A training program for dealing with bodily fluids will have to be created, along with a special vault to store evidence seized from adult movie sets. “It’s a nightmare,” says one county official, “an expensive nightmare, and there is no precedent for this kind     of enforcement.”


Measure B could have a major impact on the Valley economy. The local porn industry pumps an estimated $1 billion into LA County’s revenue stream. And with an already high unemployment level of more than 10%, it could eliminate jobs. 

“This will cost us about 10,000 jobs,” estimates Stuart Waldman, executive director of the Valley Industry and Commerce Association, which is opposed to Measure B. “The technical people who work behind the scenes will lose an enormous amount of income. It’s a billion-dollar industry in the Valley, and they will take those jobs and that spending elsewhere if the county starts to enforce this.”
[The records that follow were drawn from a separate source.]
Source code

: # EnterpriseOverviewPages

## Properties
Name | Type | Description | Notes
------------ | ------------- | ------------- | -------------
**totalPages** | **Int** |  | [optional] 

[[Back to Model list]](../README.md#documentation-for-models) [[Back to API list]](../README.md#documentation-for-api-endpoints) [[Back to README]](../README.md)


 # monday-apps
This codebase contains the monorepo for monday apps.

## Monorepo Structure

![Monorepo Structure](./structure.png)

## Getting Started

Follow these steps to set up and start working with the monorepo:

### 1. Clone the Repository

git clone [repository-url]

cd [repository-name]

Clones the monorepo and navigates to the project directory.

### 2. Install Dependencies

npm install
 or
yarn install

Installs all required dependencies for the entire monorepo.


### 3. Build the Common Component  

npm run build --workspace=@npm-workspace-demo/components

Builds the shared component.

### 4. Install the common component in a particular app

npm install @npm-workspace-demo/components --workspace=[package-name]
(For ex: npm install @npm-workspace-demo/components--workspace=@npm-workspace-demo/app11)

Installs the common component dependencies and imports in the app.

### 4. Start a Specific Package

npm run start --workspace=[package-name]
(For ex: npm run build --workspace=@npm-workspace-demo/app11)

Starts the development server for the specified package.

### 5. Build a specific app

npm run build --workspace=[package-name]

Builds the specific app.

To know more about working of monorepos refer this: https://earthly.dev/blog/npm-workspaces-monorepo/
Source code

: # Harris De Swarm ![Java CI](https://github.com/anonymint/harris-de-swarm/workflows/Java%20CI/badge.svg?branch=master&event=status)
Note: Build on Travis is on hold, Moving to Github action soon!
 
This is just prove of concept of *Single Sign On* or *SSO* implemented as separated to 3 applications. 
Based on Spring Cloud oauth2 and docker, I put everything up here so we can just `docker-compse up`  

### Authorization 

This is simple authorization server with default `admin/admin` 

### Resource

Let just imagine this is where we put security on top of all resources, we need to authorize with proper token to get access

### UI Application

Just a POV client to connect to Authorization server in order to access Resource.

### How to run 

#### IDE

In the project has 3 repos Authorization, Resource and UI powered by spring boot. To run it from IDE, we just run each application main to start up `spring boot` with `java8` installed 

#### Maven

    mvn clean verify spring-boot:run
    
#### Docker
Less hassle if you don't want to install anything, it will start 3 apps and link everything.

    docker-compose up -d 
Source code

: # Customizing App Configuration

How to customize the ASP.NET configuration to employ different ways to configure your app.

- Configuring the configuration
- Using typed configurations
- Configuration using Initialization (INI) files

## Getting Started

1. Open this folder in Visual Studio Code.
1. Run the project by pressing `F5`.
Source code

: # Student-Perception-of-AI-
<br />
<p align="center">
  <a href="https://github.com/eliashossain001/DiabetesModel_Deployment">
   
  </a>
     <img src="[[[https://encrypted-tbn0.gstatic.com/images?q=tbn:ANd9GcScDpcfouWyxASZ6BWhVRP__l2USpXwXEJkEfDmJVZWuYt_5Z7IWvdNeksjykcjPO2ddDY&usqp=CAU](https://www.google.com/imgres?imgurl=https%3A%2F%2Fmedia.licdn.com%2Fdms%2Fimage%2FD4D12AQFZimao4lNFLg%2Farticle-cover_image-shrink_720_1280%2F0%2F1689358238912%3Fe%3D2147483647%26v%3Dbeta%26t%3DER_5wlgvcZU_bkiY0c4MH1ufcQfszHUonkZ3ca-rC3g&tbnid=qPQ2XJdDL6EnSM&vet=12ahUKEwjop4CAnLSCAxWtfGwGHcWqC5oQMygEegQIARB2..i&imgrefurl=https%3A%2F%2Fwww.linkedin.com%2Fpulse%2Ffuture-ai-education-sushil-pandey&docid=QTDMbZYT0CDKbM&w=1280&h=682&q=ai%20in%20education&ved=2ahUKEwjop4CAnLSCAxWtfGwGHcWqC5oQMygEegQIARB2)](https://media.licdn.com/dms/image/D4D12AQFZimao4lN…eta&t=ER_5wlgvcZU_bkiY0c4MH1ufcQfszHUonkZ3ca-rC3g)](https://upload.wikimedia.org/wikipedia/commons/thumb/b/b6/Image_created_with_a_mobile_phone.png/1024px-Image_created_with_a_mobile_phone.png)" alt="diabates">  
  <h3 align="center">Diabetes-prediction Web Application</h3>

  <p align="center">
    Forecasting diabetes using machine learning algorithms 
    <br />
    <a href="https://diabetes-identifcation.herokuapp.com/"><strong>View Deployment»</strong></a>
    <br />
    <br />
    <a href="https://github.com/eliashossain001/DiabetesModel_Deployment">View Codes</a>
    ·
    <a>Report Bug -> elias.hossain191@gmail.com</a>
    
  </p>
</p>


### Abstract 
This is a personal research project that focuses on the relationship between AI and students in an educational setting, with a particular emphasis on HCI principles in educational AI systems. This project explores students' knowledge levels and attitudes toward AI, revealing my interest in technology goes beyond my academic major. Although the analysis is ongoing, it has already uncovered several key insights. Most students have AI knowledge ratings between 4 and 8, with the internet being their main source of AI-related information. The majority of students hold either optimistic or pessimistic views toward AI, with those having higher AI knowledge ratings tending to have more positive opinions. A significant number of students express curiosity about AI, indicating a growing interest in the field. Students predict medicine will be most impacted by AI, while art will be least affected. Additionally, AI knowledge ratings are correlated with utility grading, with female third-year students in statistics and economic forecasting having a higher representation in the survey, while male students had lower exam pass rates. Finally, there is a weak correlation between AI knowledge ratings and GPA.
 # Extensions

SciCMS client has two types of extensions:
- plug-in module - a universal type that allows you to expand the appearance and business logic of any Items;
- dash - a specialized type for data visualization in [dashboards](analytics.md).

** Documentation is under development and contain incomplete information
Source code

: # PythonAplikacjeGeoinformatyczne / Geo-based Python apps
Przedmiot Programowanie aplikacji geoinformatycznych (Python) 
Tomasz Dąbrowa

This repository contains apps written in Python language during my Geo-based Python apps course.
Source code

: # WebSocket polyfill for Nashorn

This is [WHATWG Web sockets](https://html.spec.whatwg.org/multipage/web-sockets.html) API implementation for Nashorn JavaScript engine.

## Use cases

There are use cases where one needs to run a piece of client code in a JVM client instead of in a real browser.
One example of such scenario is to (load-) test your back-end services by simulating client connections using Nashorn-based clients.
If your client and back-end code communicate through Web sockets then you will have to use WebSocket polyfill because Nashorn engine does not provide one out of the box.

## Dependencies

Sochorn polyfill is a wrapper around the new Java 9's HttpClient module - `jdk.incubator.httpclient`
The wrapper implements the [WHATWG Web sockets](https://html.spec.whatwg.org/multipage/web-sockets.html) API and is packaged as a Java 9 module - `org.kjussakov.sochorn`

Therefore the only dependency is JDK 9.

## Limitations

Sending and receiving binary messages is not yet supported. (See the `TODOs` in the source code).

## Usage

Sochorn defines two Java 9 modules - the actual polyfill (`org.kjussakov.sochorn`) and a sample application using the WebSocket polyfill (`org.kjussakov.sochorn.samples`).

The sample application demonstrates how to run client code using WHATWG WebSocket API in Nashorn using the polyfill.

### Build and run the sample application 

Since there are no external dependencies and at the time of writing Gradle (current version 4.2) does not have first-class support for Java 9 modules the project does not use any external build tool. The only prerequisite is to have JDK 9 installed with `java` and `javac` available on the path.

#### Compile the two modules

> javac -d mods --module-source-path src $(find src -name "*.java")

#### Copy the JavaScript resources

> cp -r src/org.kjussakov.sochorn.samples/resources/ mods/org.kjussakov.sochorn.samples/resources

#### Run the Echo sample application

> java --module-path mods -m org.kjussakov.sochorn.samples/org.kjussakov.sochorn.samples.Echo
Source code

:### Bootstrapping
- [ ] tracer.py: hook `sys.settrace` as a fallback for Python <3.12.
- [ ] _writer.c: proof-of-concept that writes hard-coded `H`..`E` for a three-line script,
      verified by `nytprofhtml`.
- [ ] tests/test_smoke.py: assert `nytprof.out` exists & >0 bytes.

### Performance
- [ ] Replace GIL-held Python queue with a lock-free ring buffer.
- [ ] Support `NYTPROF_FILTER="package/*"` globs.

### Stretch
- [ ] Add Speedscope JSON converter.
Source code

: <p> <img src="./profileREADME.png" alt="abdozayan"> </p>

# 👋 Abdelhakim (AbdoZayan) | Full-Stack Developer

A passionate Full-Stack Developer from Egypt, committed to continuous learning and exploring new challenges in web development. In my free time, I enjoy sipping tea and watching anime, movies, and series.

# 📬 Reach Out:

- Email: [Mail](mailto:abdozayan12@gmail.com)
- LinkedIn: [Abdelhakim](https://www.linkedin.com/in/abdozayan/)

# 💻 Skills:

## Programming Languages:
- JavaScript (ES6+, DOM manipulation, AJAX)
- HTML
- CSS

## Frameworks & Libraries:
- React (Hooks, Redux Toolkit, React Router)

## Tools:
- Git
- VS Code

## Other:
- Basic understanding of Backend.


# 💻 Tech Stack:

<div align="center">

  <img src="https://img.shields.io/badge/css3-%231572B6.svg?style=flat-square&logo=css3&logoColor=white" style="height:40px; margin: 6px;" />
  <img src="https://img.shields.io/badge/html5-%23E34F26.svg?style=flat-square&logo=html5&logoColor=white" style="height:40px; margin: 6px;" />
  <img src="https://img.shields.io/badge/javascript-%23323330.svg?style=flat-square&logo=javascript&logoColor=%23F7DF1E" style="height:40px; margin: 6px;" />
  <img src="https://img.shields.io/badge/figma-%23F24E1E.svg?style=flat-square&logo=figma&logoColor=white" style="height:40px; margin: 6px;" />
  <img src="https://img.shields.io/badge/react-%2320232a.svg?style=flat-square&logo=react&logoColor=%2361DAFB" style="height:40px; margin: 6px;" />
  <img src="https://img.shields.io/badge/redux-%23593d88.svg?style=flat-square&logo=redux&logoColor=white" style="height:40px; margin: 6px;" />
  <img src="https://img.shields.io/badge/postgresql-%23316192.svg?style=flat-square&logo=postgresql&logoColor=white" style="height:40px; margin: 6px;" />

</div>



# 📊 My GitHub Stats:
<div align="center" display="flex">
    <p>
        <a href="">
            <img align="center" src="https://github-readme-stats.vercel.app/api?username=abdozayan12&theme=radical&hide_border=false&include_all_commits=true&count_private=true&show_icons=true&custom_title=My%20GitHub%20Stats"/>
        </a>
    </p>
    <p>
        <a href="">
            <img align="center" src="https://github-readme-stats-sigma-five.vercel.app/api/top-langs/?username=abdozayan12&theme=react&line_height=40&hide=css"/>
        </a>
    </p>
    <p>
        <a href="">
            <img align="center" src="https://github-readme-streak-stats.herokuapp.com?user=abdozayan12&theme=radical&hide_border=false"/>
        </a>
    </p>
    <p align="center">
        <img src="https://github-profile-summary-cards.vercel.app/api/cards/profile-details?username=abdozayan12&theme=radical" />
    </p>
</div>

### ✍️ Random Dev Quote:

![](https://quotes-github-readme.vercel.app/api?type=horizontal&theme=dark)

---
For many of the San Fernando Valley residents who voted in favor of Measure B, it amounted to a “not in my backyard” decision. Some, like JoAnn Kramer who lives in one of the upscale neighborhoods, see the porn industry as an embarrassment. “It’s a shame this part of the city has become known as the San Porn-ando Valley. Let these people go somewhere else,” she says. 


So for now, county officials seem to be in a “wait and see” mode. Ditto for the adult industry, as it prepares its legal challenge. No one is commenting on whether the actors are complying with the law. In the meantime, representatives from both sides agree on one thing: Ultimately, the issue will probably be decided in the courts.